I likewise took a sample from episode 9, when Helly/Helena was talking to Dylan (labeled ‘unknown’ below). I then recorded the audio and estimated the fundamental frequency through a short-term cepstral transform. The figure below shows the distribution of average fundamental frequency by who was speaking. Notably, the ‘unknown’ sample aligns more closely with Helena than with Helly. Specifically, the mean pitch of ‘unknown’ falls within Helena’s interquartile range (the ‘box’), whereas it aligns with Helly’s whiskers (the less common values).

Code

get_path <- function(n, who) {
  glue("data/o{n}_{who}.wav")
}
get_pitch <- function(path, i) {
  pitch_values <- extract_features(path, stereo2mono = TRUE) |>
    as_tibble()
  max_seconds <- max(pitch_values$section_seq_file)
  pitch_values$norm_section <- pitch_values$section_seq_file / max_seconds
  pitch_values |>
    mutate(i = i) |>
    select(norm_section, f0:f8, i)
}

get_avg_pitch <- function(pitch_values, what = "f0") {
  pitch_values <- pitch_values |> filter(f0 < 300)
  tibble(mean = mean(pitch_values[[what]], na.rm = TRUE),
         sd = sd(pitch_values[[what]], na.rm = TRUE),
         median = median(pitch_values[[what]], na.rm = TRUE),
         skewness = moments::skewness(pitch_values[[what]], na.rm = TRUE),
         kurtosis = moments::kurtosis(pitch_values[[what]], na.rm = TRUE))
}

helly_path <- purrr::map(1:9, get_path, who = "helly")
helly_pitch <- purrr::imap(helly_path, get_pitch) 
helly_pitch_df <- helly_pitch |> bind_rows()

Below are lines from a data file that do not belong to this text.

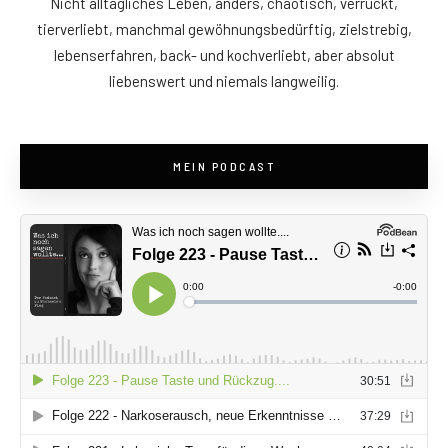
Nicht alltägliches Leben, anders, chaotisch, verrückt,
tierverliebt, manchmal gewöhnungsbedürftig, zielstrebig,
lebenserfahren, back- und kochverliebt, aber absolut
liebenswert und niemals langweilig.
MEIN PODCAST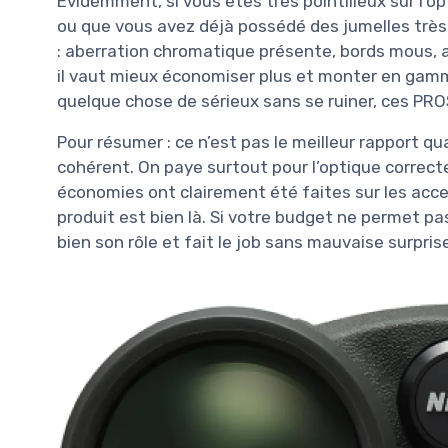
Évidemment, si vous êtes très pointilleux sur l’o
ou que vous avez déjà possédé des jumelles très
: aberration chromatique présente, bords mous, 
il vaut mieux économiser plus et monter en gamme
quelque chose de sérieux sans se ruiner, ces PRO
Pour résumer : ce n’est pas le meilleur rapport qu
cohérent. On paye surtout pour l’optique correct
économies ont clairement été faites sur les acces
produit est bien là. Si votre budget ne permet pa
bien son rôle et fait le job sans mauvaise surpris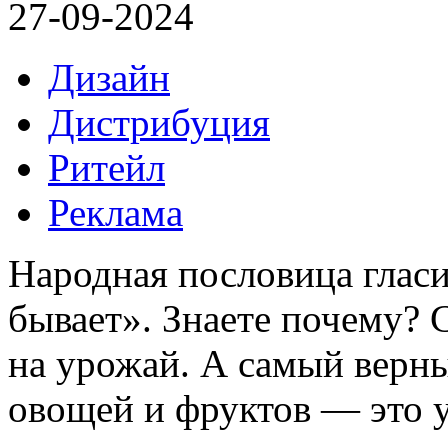
27-09-2024
Дизайн
Дистрибуция
Ритейл
Реклама
Народная пословица гласи
бывает». Знаете почему? 
на урожай. А самый верн
овощей и фруктов — это 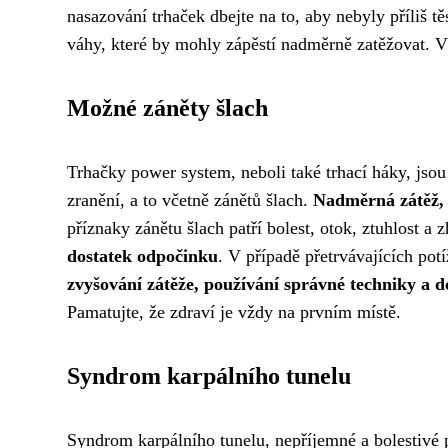
nasazování trhaček dbejte na to, aby nebyly příliš t
váhy, které by mohly zápěstí nadměrně zatěžovat. V 
Možné záněty šlach
Trhačky power system, neboli také trhací háky, jso
zranění, a to včetně zánětů šlach.
Nadměrná zátěž, 
příznaky zánětu šlach patří bolest, otok, ztuhlost a
dostatek odpočinku
. V případě přetrvávajících po
zvyšování zátěže, používání správné techniky a d
Pamatujte, že zdraví je vždy na prvním místě.
Syndrom karpálního tunelu
Syndrom karpálního tunelu, nepříjemné a bolestivé p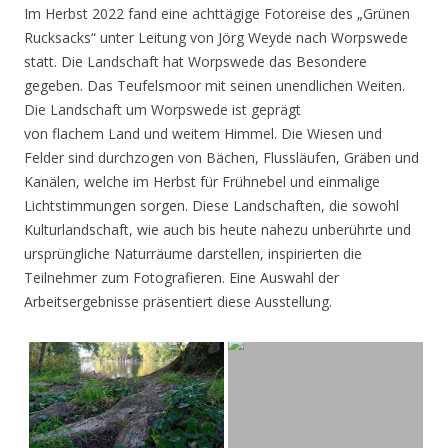
Im Herbst 2022 fand eine achttägige Fotoreise des „Grünen
Rucksacks“ unter Leitung von Jörg Weyde nach Worpswede
statt. Die Landschaft hat Worpswede das Besondere
gegeben. Das Teufelsmoor mit seinen unendlichen Weiten.
Die Landschaft um Worpswede ist geprägt
von flachem Land und weitem Himmel. Die Wiesen und
Felder sind durchzogen von Bächen, Flussläufen, Gräben und
Kanälen, welche im Herbst für Frühnebel und einmalige
Lichtstimmungen sorgen. Diese Landschaften, die sowohl
Kulturlandschaft, wie auch bis heute nahezu unberührte und
ursprüngliche Naturräume darstellen, inspirierten die
Teilnehmer zum Fotografieren. Eine Auswahl der
Arbeitsergebnisse präsentiert diese Ausstellung.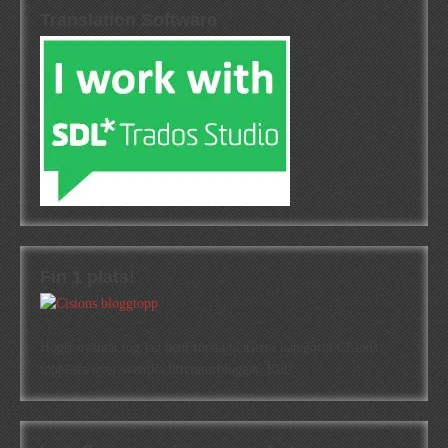
Translation Software
Fin 1 plats!
Högst oväntat tog jag hem första platsen i kategorin Cisions
topplista över svenska litteraturbloggar. Kul!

helena_path <- purrr::map(1:5, get_path, who = "helena")
helena_pitch <- purrr::imap(helena_path, get_pitch) 
helena_pitch_df <- helena_pitch |> bind_rows()

unknown_pitch <- get_pitch("data/q1.wav", 1) 

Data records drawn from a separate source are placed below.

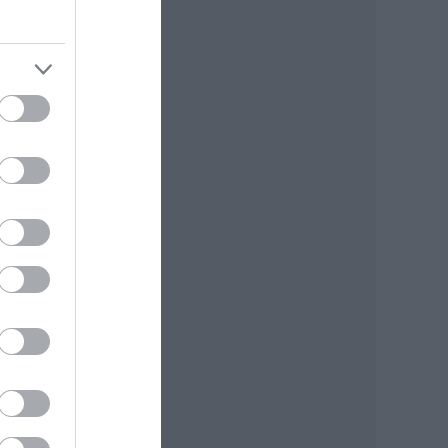
mely
gy
ell
bb
,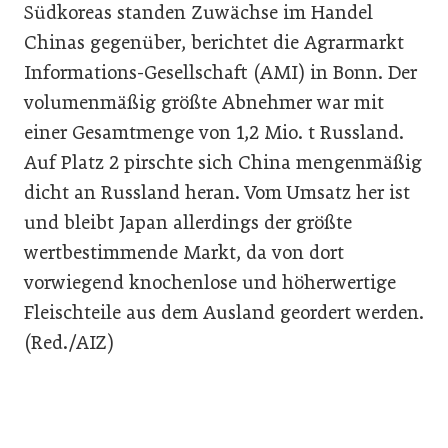
Südkoreas standen Zuwächse im Handel
Chinas gegenüber, berichtet die Agrarmarkt
Informations-Gesellschaft (AMI) in Bonn. Der
volumenmäßig größte Abnehmer war mit
einer Gesamtmenge von 1,2 Mio. t Russland.
Auf Platz 2 pirschte sich China mengenmäßig
dicht an Russland heran. Vom Umsatz her ist
und bleibt Japan allerdings der größte
wertbestimmende Markt, da von dort
vorwiegend knochenlose und höherwertige
Fleischteile aus dem Ausland geordert werden.
(Red./AIZ)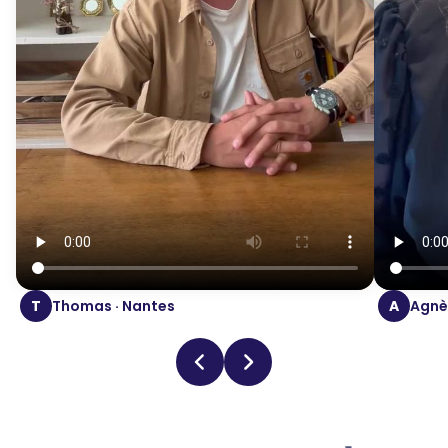
T
Thomas · Nantes
A
Agnès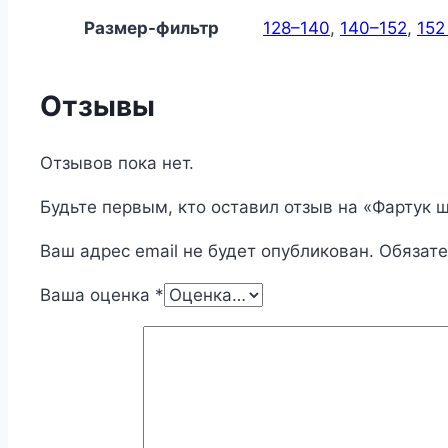
Размер-фильтр
128–140
,
140–152
,
152
Отзывы
Отзывов пока нет.
Будьте первым, кто оставил отзыв на «Фартук 
Ваш адрес email не будет опубликован.
Обязат
Ваша оценка
*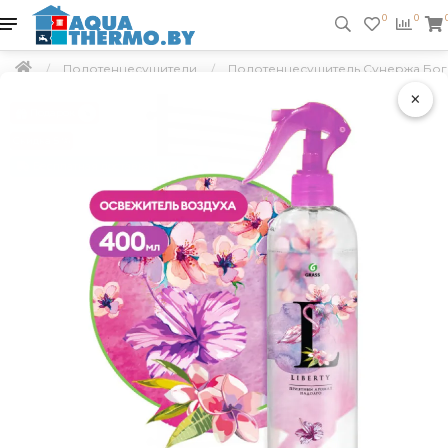
0
0
Полотенцесушители
Полотенцесушитель Сунержа Богем
×
Подарок
Скидка 5 %
Бесплатная доставка по РБ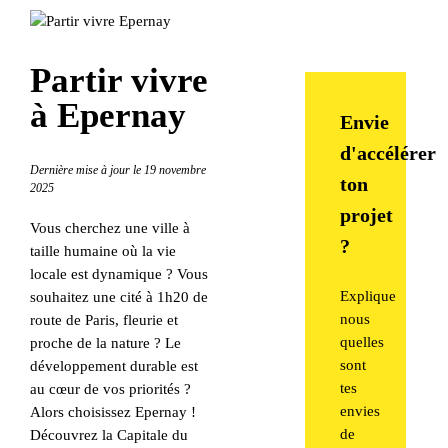
Partir vivre
à Epernay
Envie
d'accélérer
Dernière mise à jour le 19 novembre
ton
2025
projet
Vous cherchez une ville à
?
taille humaine où la vie
locale est dynamique ? Vous
Explique
souhaitez une cité à 1h20 de
nous
route de Paris, fleurie et
quelles
proche de la nature ? Le
sont
développement durable est
tes
au cœur de vos priorités ?
envies
Alors choisissez Epernay !
de
Découvrez la Capitale du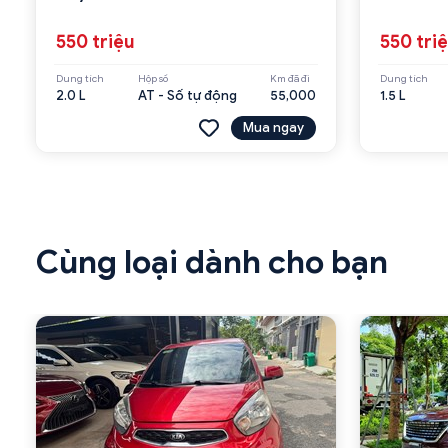
550 triệu
550 tri
Dung tích
Hộp số
Km đã đi
Dung tích
2.0 L
AT - Số tự động
55,000
1.5 L
Mua ngay
Cùng loại dành cho bạn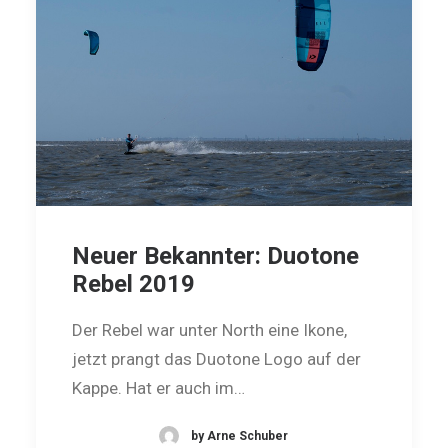
Neuer Bekannter: Duotone
Rebel 2019
Der Rebel war unter North eine Ikone,
jetzt prangt das Duotone Logo auf der
Kappe. Hat er auch im…
by Arne Schuber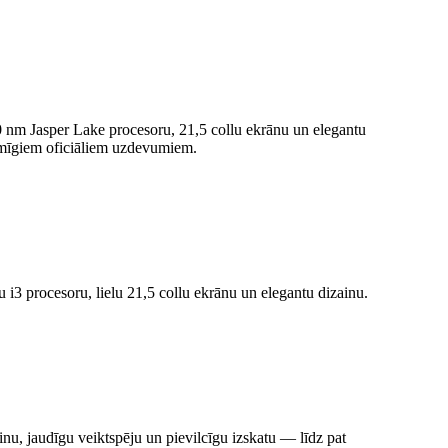
10 nm Jasper Lake procesoru, 21,5 collu ekrānu un elegantu
jomīgiem oficiāliem uzdevumiem.
lu i3 procesoru, lielu 21,5 collu ekrānu un elegantu dizainu.
inu, jaudīgu veiktspēju un pievilcīgu izskatu — līdz pat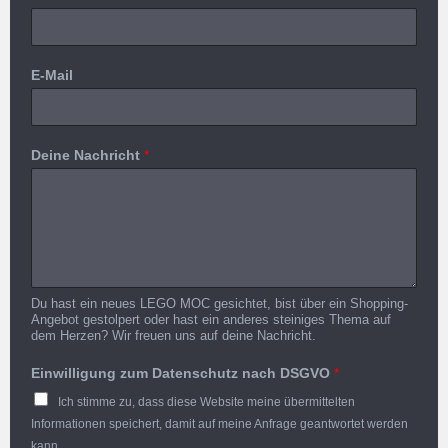
E-Mail
Deine Nachricht
*
Du hast ein neues LEGO MOC gesichtet, bist über ein Shopping-
Angebot gestolpert oder hast ein anderes steiniges Thema auf
dem Herzen? Wir freuen uns auf deine Nachricht.
Einwilligung zum Datenschutz nach DSGVO
*
Ich stimme zu, dass diese Website meine übermittelten
Informationen speichert, damit auf meine Anfrage geantwortet werden
kann.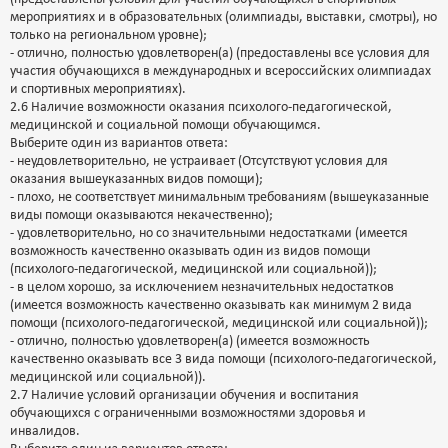
мероприятиях и в образовательных (олимпиады, выставки, смотры), но
только на региональном уровне);
- отлично, полностью удовлетворен(а) (предоставлены все условия для
участия обучающихся в международных и всероссийских олимпиадах
и спортивных мероприятиях).
2.6 Наличие возможности оказания психолого-педагогической,
медицинской и социальной помощи обучающимся.
Выберите один из вариантов ответа:
- неудовлетворительно, не устраивает (Отсутствуют условия для
оказания вышеуказанных видов помощи);
- плохо, не соответствует минимальным требованиям (вышеуказанные
виды помощи оказываются некачественно);
- удовлетворительно, но со значительными недостатками (имеется
возможность качественно оказывать один из видов помощи
(психолого-педагогической, медицинской или социальной));
- в целом хорошо, за исключением незначительных недостатков
(имеется возможность качественно оказывать как минимум 2 вида
помощи (психолого-педагогической, медицинской или социальной));
- отлично, полностью удовлетворен(а) (имеется возможность
качественно оказывать все 3 вида помощи (психолого-педагогической,
медицинской или социальной)).
2.7 Наличие условий организации обучения и воспитания
обучающихся с ограниченными возможностями здоровья и
инвалидов.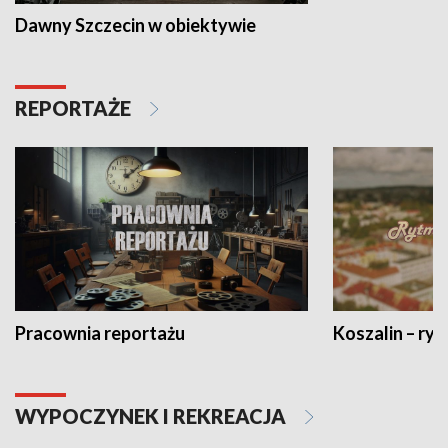
Dawny Szczecin w obiektywie
REPORTAŻE
Pracownia reportażu
Koszalin – ryt
WYPOCZYNEK I REKREACJA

helly_avg <- purrr::map_df(helly_pitch, get_avg_pitch)
helly_avg$class <- "helly"
helena_avg <- purrr::map_df(helena_pitch, get_avg_pitch)
helena_avg$class <- "helena"
unknown_avg <- get_avg_pitch(unknown_pitch)
unknown_avg$class <- "unknown"
data <- bind_rows(helly_avg, helena_avg, unknown_avg)

Code

ggplot(data, aes(x = mean, y = class, fill = class, color = class)) +
  geom_vline(xintercept = data$mean[data$class == "unknown"], linetype = "dashed", color = "white") +
  geom_boxplot(alpha = 0.75, linewidth = 1.5) +
  labs(x = "Average pitch (fundamental frequency in Hz)", y = "") + 
  annotate("text", x = 60, y = 3.2, 
           label = "\"unknown\" matches Helena's\ncentral tendency, not Helly's", 
           color = "yellow", size = 4.5,
           fontface = "bold", hjust = 0) +
  annotate("curve", x = 80, xend = 130, 
           y = 3, yend = 2.8, 
           curvature = 0.3,
           arrow = arrow(length = unit(0.2, "inches"), type = "closed"), 
           color = "yellow", linewidth = 1.2) +
  annotate("curve", x = 80, xend = 130, 
           y = 3, yend = 1.1, 
           curvature = 0.3,
           arrow = arrow(length = unit(0.2, "inches"), type = "closed"), 
           color = "yellow", linewidth = 1.2) +
  scale_fill_manual(values = c("#C15C58", "#5BA9D0", "yellow")) + 
  scale_color_manual(values = c("#C15C58", "#5BA9D0", "yellow")) +
  theme_mdr() + 
  theme(legend.position = "none",
        axis.text = element_text(size = 20),
        axis.title = element_text(size = 20),
        panel.grid = element_blank())

I extracted pitch features including the mean, standard deviation, median, skewness, and kurtosis of the fundamental frequencies. I fit a logistic regression model using these features. The model was trained on the known audio samples from Helly and Helena. I then classified the unknown sample based on the model. And look at that, it predicted that the unknown audio was from Helena not Helly.

library(tidymodels)

model <- fit(logistic_reg(), 
             factor(class) ~ ., 
             data = data |> filter(class != "unknown"))

predict(model, new_data = data |> filter(class == "unknown"), type = "prob")

# A tibble: 1 × 2
  .pred_helena  .pred_helly
         <dbl>        <dbl>
1         1.00 0.0000000364

The output suggests that based on the model I fit the probability that the unknown source was actually Helena is essentially 100% (Note: as a statistician I feel the need to make some clarifications, this model is silly, this application is silly, we have a very small number of observations, etc.).